::: Given passage

BACKGROUND OF THE INVENTION

The present invention relates to a staged combustion system in which the production of undesirable combustion product components is minimized over the engine operating regime and, more particularly, to a fuel injection arrangement for the main mixer of such system which enhances fuel penetration into an annular cavity for improved mixing of fuel and air therein.

Air pollution concerns worldwide have led to stricter emissions standards both domestically and internationally. Aircraft are governed by both Environmental Protection Agency (EPA) and International Civil Aviation Organization (ICAO) standards. These standards regulate the emission of oxides of nitrogen (NOx), unburned hydrocarbons (HC), and carbon monoxide (CO) from aircraft in the vicinity of airports, where they contribute to urban photochemical smog problems. Such standards are driving the design of gas turbine engine combustors, which also must be able to accommodate the desire for efficient, low cost operation and reduced fuel consumption. In addition, the engine output must be maintained or even increased.

It will be appreciated that engine emissions generally fall into two classes: those formed because of high flame temperatures (NOx) and those formed because of low flame temperatures which do not allow the fuel-air reaction to proceed to completion (HC and CO). Balancing the operation of a combustor to allow efficient thermal operation of the engine, while simultaneously minimizing the production of undesirable combustion products, is difficult to achieve. In that regard, operating at low combustion temperatures to lower the emissions of NOx can also result in incomplete or partially incomplete combustion, which can lead to the production of excessive amounts of HC and CO, as well as lower power output and lower thermal efficiency. High combustion temperature, on the other hand, improves thermal efficiency and lowers the amount of HC and CO, but oftentimes results in a higher output of NOx.

One way of minimizing the emission of undesirable gas turbine engine combustion products has been through staged combustion. In such an arrangement, the combustor is provided with a first stage burner for low speed and low power conditions so the character of the combustion products is more closely controlled. A combination of first and second stage burners is provided for higher power output conditions, which attempts to maintain the combustion products within the emissions limits.

Another way that has been proposed to minimize the production of such undesirable combustion product components is to provide for more effective intermixing of the injected fuel and the combustion air. In this way, burning occurs uniformly over the entire mixture and reduces the level of HC and CO that results from incomplete combustion. While numerous mixer designs have been proposed over the years to improve the mixing of the fuel and air, improvement in the levels of undesirable NOx formed under high power conditions (i.e., when the flame temperatures are high) is still desired.

::::::
::: Data provided

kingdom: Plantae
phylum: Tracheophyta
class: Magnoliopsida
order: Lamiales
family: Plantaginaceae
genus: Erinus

::::::

Work to do —
1) From the combustion system background, set down word for word the part that opens with the words containing "Another way that" and closes with "is still desired.".
2) Recast the paragraph of the combustion system background that begins "One way of minimizing" as a short bulleted list that keeps its main facts.

The responses —
1)
Another way that has been proposed to minimize the production of such undesirable combustion product components is to provide for more effective intermixing of the injected fuel and the combustion air. In this way, burning occurs uniformly over the entire mixture and reduces the level of HC and CO that results from incomplete combustion. While numerous mixer designs have been proposed over the years to improve the mixing of the fuel and air, improvement in the levels of undesirable NOx formed under high power conditions (i.e., when the flame temperatures are high) is still desired.

2)
- Staged combustion is one way to minimize the emission of undesirable gas turbine engine combustion products.
- The combustor has a first stage burner for low speed and low power conditions, so the character of the combustion products is more closely controlled.
- For higher power output conditions, first and second stage burners are used together to try to keep the combustion products within emissions limits.